Work to complete: Write out all the records again, substituting "collection site" for every "locality" and leaving everything else unchanged.
--- start ---
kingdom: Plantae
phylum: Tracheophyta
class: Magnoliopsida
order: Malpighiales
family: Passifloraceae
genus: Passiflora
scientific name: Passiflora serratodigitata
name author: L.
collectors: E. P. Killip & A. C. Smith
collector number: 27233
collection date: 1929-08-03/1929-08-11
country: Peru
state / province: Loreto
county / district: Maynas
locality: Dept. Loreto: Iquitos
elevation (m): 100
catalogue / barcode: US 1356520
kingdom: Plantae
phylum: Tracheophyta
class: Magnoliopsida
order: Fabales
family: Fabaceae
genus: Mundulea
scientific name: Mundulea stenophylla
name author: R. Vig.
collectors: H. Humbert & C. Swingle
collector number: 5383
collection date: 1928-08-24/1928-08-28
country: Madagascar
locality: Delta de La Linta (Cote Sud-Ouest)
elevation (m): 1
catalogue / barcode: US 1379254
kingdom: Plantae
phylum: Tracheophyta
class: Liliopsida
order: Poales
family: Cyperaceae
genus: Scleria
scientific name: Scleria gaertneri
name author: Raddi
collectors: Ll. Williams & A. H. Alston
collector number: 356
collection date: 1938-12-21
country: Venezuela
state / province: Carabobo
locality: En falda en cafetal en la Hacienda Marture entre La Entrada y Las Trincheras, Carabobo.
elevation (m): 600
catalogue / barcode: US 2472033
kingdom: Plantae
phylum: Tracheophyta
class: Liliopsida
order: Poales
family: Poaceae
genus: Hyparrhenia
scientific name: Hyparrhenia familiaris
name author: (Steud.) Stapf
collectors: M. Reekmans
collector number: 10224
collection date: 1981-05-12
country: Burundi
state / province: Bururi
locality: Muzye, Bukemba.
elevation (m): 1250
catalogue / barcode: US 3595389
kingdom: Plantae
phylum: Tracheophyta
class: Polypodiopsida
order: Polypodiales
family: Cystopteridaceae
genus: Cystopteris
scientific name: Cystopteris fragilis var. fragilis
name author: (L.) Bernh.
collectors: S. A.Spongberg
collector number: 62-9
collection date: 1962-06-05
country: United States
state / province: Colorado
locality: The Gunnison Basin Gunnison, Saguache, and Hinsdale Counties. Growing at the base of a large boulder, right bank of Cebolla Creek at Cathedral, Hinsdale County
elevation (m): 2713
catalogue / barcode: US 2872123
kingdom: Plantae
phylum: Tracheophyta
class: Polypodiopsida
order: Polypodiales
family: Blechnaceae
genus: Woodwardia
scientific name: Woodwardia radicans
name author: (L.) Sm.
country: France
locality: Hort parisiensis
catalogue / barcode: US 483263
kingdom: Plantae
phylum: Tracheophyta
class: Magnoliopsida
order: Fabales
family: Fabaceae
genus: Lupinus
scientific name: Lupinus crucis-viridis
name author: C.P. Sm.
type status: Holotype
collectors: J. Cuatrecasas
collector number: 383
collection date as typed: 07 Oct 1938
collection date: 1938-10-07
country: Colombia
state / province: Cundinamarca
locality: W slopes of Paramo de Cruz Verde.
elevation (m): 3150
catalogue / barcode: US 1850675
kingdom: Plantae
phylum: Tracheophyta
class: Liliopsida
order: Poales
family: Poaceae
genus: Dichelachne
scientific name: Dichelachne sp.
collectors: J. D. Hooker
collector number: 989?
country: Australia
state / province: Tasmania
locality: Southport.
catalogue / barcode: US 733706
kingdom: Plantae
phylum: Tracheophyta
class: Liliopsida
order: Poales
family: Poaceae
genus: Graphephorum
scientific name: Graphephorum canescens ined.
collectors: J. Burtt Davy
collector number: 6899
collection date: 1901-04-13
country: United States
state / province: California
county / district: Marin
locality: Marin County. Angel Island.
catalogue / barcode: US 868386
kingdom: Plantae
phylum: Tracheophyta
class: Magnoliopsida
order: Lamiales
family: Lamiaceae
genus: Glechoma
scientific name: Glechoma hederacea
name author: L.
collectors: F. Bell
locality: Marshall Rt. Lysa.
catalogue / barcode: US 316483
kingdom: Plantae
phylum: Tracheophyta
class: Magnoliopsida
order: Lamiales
--- end ---
Exercise answer:
kingdom: Plantae
phylum: Tracheophyta
class: Magnoliopsida
order: Malpighiales
family: Passifloraceae
genus: Passiflora
scientific name: Passiflora serratodigitata
name author: L.
collectors: E. P. Killip & A. C. Smith
collector number: 27233
collection date: 1929-08-03/1929-08-11
country: Peru
state / province: Loreto
county / district: Maynas
collection site: Dept. Loreto: Iquitos
elevation (m): 100
catalogue / barcode: US 1356520
kingdom: Plantae
phylum: Tracheophyta
class: Magnoliopsida
order: Fabales
family: Fabaceae
genus: Mundulea
scientific name: Mundulea stenophylla
name author: R. Vig.
collectors: H. Humbert & C. Swingle
collector number: 5383
collection date: 1928-08-24/1928-08-28
country: Madagascar
collection site: Delta de La Linta (Cote Sud-Ouest)
elevation (m): 1
catalogue / barcode: US 1379254
kingdom: Plantae
phylum: Tracheophyta
class: Liliopsida
order: Poales
family: Cyperaceae
genus: Scleria
scientific name: Scleria gaertneri
name author: Raddi
collectors: Ll. Williams & A. H. Alston
collector number: 356
collection date: 1938-12-21
country: Venezuela
state / province: Carabobo
collection site: En falda en cafetal en la Hacienda Marture entre La Entrada y Las Trincheras, Carabobo.
elevation (m): 600
catalogue / barcode: US 2472033
kingdom: Plantae
phylum: Tracheophyta
class: Liliopsida
order: Poales
family: Poaceae
genus: Hyparrhenia
scientific name: Hyparrhenia familiaris
name author: (Steud.) Stapf
collectors: M. Reekmans
collector number: 10224
collection date: 1981-05-12
country: Burundi
state / province: Bururi
collection site: Muzye, Bukemba.
elevation (m): 1250
catalogue / barcode: US 3595389
kingdom: Plantae
phylum: Tracheophyta
class: Polypodiopsida
order: Polypodiales
family: Cystopteridaceae
genus: Cystopteris
scientific name: Cystopteris fragilis var. fragilis
name author: (L.) Bernh.
collectors: S. A.Spongberg
collector number: 62-9
collection date: 1962-06-05
country: United States
state / province: Colorado
collection site: The Gunnison Basin Gunnison, Saguache, and Hinsdale Counties. Growing at the base of a large boulder, right bank of Cebolla Creek at Cathedral, Hinsdale County
elevation (m): 2713
catalogue / barcode: US 2872123
kingdom: Plantae
phylum: Tracheophyta
class: Polypodiopsida
order: Polypodiales
family: Blechnaceae
genus: Woodwardia
scientific name: Woodwardia radicans
name author: (L.) Sm.
country: France
collection site: Hort parisiensis
catalogue / barcode: US 483263
kingdom: Plantae
phylum: Tracheophyta
class: Magnoliopsida
order: Fabales
family: Fabaceae
genus: Lupinus
scientific name: Lupinus crucis-viridis
name author: C.P. Sm.
type status: Holotype
collectors: J. Cuatrecasas
collector number: 383
collection date as typed: 07 Oct 1938
collection date: 1938-10-07
country: Colombia
state / province: Cundinamarca
collection site: W slopes of Paramo de Cruz Verde.
elevation (m): 3150
catalogue / barcode: US 1850675
kingdom: Plantae
phylum: Tracheophyta
class: Liliopsida
order: Poales
family: Poaceae
genus: Dichelachne
scientific name: Dichelachne sp.
collectors: J. D. Hooker
collector number: 989?
country: Australia
state / province: Tasmania
collection site: Southport.
catalogue / barcode: US 733706
kingdom: Plantae
phylum: Tracheophyta
class: Liliopsida
order: Poales
family: Poaceae
genus: Graphephorum
scientific name: Graphephorum canescens ined.
collectors: J. Burtt Davy
collector number: 6899
collection date: 1901-04-13
country: United States
state / province: California
county / district: Marin
collection site: Marin County. Angel Island.
catalogue / barcode: US 868386
kingdom: Plantae
phylum: Tracheophyta
class: Magnoliopsida
order: Lamiales
family: Lamiaceae
genus: Glechoma
scientific name: Glechoma hederacea
name author: L.
collectors: F. Bell
collection site: Marshall Rt. Lysa.
catalogue / barcode: US 316483
kingdom: Plantae
phylum: Tracheophyta
class: Magnoliopsida
order: Lamiales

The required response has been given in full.